Do not COLLECT [keep if false [$100]]

As I showed in the solution to FizzBuzz, being able to take advantage of the evaluator's unique chaining abilities and "opting out" generally means making clever uses of null.

I'm experimenting with COLLECT to returning NULL if there are no non-void KEEPs.

>> collect []
== ~null~  ; isotope

>> collect [keep case [1 > 2 [<nope>] 3 > 4 [<also nope>]]
== ~null~  ; isotope

When I look at that, it seems pretty natural. In contrast, giving back a block when there's been no KEEPs seems like you're fabricating something from nothing. I'll also mention that it helps some with performance/overhead, because you're not making empty blocks you don't need if you don't actually wind up needing one. (The implementation of collect in historical Rebol and Red does make block! 16, so you're taking a 16 cell block even if you don't use it, while this creates the block on demand.)

However, if this seems inconvenient, you can easily chain it to make an "always-returns-a-block" version, and maybe we should put that in the box vs. making people use that idiom:

 collect-block: chain [
     :collect
        |
     func [x] [
         :x else [copy []]
     ]
 ]

The semi-noisy nature of null has advantages

If you think casual uses of COLLECT are sure they mean they want an empty block on no KEEPs, I don't know if that seems to be the case.

Consider something like "print collect [...]", with that collection coming up empty. What's PRINT supposed to be doing? Is it a request to print a blank line--just a line feed? Or is it a request to opt-out of printing altogether, so no newline at all?

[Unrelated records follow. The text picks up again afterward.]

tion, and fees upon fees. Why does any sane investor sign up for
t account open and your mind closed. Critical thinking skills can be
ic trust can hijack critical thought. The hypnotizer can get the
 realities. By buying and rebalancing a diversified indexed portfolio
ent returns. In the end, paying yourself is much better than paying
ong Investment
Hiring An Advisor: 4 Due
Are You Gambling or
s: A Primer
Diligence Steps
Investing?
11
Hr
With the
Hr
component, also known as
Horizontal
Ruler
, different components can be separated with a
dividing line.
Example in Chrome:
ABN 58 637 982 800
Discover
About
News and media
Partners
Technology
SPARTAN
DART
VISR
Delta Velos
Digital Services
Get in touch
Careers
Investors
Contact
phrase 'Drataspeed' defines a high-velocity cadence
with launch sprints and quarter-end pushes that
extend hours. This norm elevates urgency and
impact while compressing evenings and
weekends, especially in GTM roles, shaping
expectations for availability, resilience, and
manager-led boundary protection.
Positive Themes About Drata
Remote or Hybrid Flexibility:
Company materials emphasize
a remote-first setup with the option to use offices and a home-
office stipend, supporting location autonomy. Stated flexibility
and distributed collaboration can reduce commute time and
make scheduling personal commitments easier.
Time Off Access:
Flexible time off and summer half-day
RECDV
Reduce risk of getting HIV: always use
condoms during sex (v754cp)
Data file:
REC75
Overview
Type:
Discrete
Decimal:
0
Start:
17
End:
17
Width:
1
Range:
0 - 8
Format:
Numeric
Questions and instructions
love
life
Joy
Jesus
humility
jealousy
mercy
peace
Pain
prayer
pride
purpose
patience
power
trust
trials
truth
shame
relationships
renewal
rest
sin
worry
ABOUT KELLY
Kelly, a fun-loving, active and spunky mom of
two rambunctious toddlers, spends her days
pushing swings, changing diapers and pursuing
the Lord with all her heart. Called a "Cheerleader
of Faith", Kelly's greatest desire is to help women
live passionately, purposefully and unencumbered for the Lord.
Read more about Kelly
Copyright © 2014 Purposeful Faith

I don't think there's a generic answer to that question. So it's handy to draw attention to the ambiguity, since PRINT doesn't take NULL... only VOID to opt out, TEXT!, or BLOCK! to be SPACED. So it will error and force you to make an explicit choice:

 print maybe collect [...]  ; no output if there are no non-null KEEPs 
 print collect-block [...]  ; blank newline if no KEEPs, if we put it in the box

So this keeps you paying attention.

1 Like

I like how this feature and similar ones maximize robustness of the code (through handling null, blank, etc) while keeping everything extremely tight. There’s a nice balance of robustness paired with a code-golf mentality.

The libRebol API benefits in particular from NULL being in more places as a way of gleaning information without additional calls. It's even more of an advantage than in the interpreter where everything is handled automatically--because there's no handle to release, which is a separate API you have to worry about. And null pointers are conditionally falsey in C:

REBVAL *block = rebRun("collect [...]");
if (!block) {
    // stuff to handle case of nothing collected
    return;
}
// other stuff

Without using null, and having to test for empty, it's longer and easier to get wrong:

REBVAL *block = rebRun("collect [...]");
if (rebDid("empty? block")) {
    rebRelease(block);
    // stuff to handle case of nothing collected
    return;
 }
 // other stuff
1 Like

I think of COLLECT as somewhat related to REDUCE and COMPOSE which always return blocks unless there's an error.